═════ INFORMATION PROVIDED
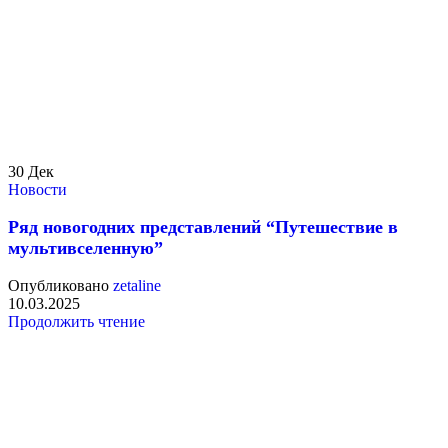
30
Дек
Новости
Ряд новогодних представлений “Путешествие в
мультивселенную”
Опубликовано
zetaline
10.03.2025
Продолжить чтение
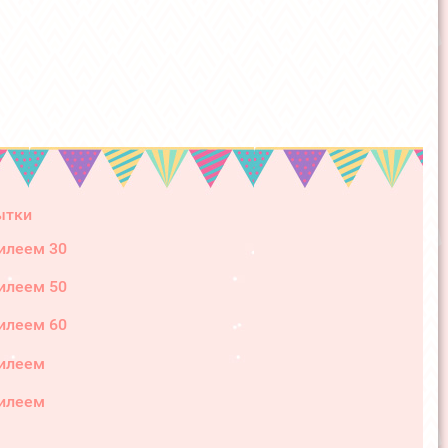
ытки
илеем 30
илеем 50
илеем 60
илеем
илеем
══════════
═════ INFORMATION PROVIDED
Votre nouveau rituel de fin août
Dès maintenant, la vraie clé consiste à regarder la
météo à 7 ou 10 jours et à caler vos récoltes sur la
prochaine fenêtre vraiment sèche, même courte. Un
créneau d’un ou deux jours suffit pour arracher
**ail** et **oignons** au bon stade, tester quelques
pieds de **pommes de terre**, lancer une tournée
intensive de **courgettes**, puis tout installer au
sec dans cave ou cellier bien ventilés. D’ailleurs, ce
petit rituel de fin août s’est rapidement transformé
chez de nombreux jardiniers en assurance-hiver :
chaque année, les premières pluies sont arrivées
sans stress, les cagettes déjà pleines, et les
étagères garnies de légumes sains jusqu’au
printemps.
══════════
═════ INFORMATION PROVIDED
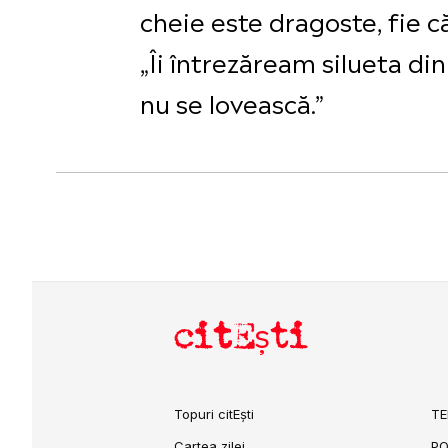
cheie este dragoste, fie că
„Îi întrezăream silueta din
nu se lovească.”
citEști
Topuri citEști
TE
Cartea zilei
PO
══════════
TRY IT => Report every line of the records above that contains the string "août", copying each such line in full. Case counts.

SOLUTION TO THE EXERCISE =>
Votre nouveau rituel de fin août
petit rituel de fin août s’est rapidement transformé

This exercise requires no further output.